- 23 Desember 2002: Ketika UAV Pertama Kali Menghadapi Realitas Perang
- Dogfight Tanpa Pilot: Saat MiG-25 Irak Menembak Jatuh MQ-1 Predator Amerika
Pertempuran Udara Pertama: Ketika MiG-25 Irak Menjatuhkan MQ-1 Predator AS
ZONA PERANG (zonaperang.com) Pada 23 Desember 2002, sebuah peristiwa bersejarah terjadi di langit Irak. Sebuah pesawat tempur MiG-25 Foxbat milik Angkatan Udara Irak berhasil menembak jatuh sebuah pesawat nirawak (Unmanned Aerial Vehicle/UAV) MQ-1 Predator milik Angkatan Udara Amerika Serikat dan Badan Intelijen Pusat (CIA). Kejadian ini menjadi catatan pertama kalinya dalam sejarah pertempuran udara yang melibatkan kendaraan udara tak berawak.
Kejadian ini bukan sekadar insiden biasa, melainkan simbol perubahan dalam strategi perang udara. MQ-1 Predator bukan sekadar drone pengintai biasa; pesawat ini dilengkapi dengan rudal udara-ke-udara Stinger dan diperintahkan untuk melawan jet tempur Irak. Namun, dalam duel udara yang tidak seimbang, teknologi tanpa awak kala itu masih belum mampu menandingi kecepatan dan kemampuan manuver pesawat tempur berawak.
MQ-1 Predator
MQ-1 Predator sendiri adalah pesawat pengintai tanpa awak yang oleh Angkatan Udara AS digambarkan sebagai sistem kendaraan udara tak berawak ketinggian menengah dengan daya tahan tinggi. Pesawat ini memiliki kemampuan untuk membawa dan menggunakan misil anti tank AGM-114 Hellfire dan telah digunakan dalam berbagai operasi militer di Afganistan, Bosnia, Kosovo, Irak, dan Yaman sejak 1995. Predator mampu terbang dengan kecepatan 217 per jam hingga ketinggian 7,600 m dan menempuh jarak 1,250 km.
Mig-25 Iraqi Air Force (IQAF atau IrAF)
Pada tanggal 17 Januari 1987, sebuah MiG-25PDS Irak menembak jatuh sebuah F-14A Tomcat Iran dengan rudal R-40. Pilot Iran Mayor Bahram Ghaneie diselamatkan, dan operator Letnan Reza Vadtalab tewas.
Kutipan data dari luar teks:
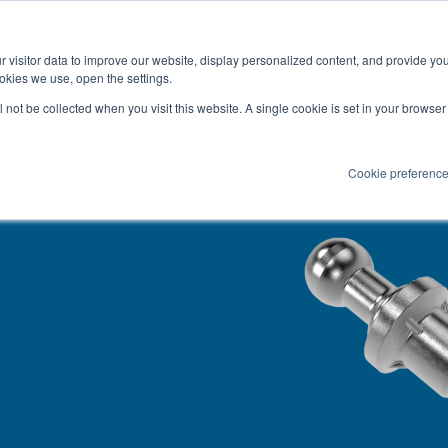
Latest news and Blog
About us
Resources
 visitor data to improve our website, display personalized content, and provide yo
SEARC
okies we use, open the settings.
Service
Applications
Installation
PR
ll not be collected when you visit this website. A single cookie is set in your browse
Cookie preferenc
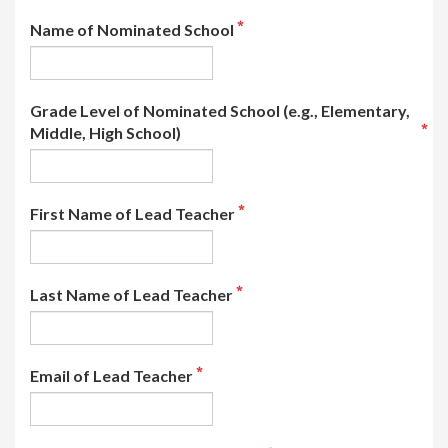
Name of Nominated School
Grade Level of Nominated School (e.g., Elementary,
Middle, High School)
First Name of Lead Teacher
Last Name of Lead Teacher
Email of Lead Teacher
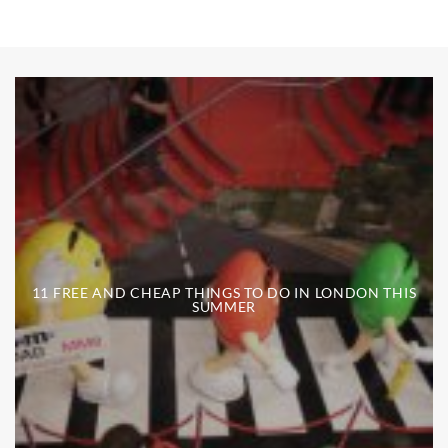
11 FREE AND CHEAP THINGS TO DO IN LONDON THIS
SUMMER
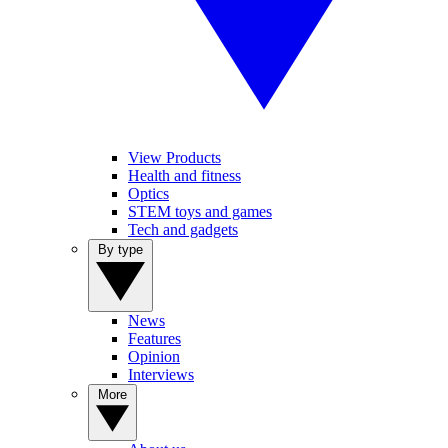
View Products
Health and fitness
Optics
STEM toys and games
Tech and gadgets
By type
News
Features
Opinion
Interviews
More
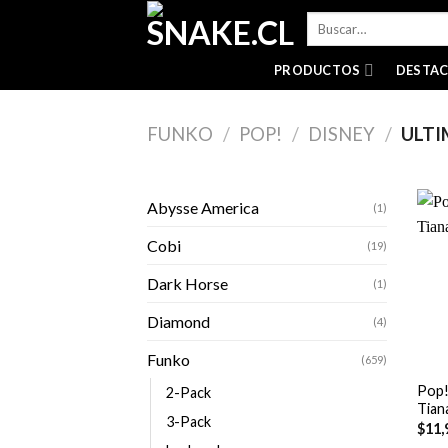
Skip
Buscar
to
por:
content
PRODUCTOS
DESTA
FUNKO
/
POP!
/
DISNEY
/
ULTI
Abysse America
(1)
Cobi
(19)
Dark Horse
(1)
Diamond
(4)
+
Funko
(659)
Pop!
2-Pack
Tian
3-Pack
$
11,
Untuk waktu yang lama, diyakini bahwa kemenangan udara ini telah dicapai oleh MiG-23ML Flogger-G.
Selama Perang Teluk Persia 1991, sebuah F/A-18 Hornet Angkatan Laut AS, yang dipiloti oleh Letnan Komandan Scott Speicher, ditembak jatuh pada malam pertama perang di dini hari tanggal 17 Januari 1991 oleh rudal yang ditembakkan oleh MiG-25.
Pada tanggal 30 Januari 1991, sebuah MiG-25 milik IQAF hanya dianggap merusak(oleh Barat) sebuah F-15C Eagle milik USAF dengan rudal R-40 dalam Pertempuran Udara Samurra. Irak mengklaim bahwa pesawat itu ditembak dan jatuh berserakan di padang pasir Arab Saudi.
Baca juga : Samurra Air Battle 1991: Duel Legendaris MiG-25 vs F-15 di Langit Irak
Baca juga : Radar Smerch MiG-25: “Mata” yang Dibangun untuk Menembus Jamming berat
Awal Insiden: Misi Pengintaian di Wilayah Irak
Menjelang invasi AS ke Irak pada 2003, ketegangan antara kedua negara semakin meningkat. AS mengandalkan drone Predator untuk mengawasi wilayah udara Irak, mengumpulkan intelijen tentang pergerakan militer Saddam Hussein. Namun, Irak juga tidak tinggal diam. Jet tempur Soviet MiG-25, yang dikenal karena kecepatannya yang luar biasa dan radarnya yang kuat, masih menjadi ancaman bagi pesawat-pesawat AS di wilayah udara mereka.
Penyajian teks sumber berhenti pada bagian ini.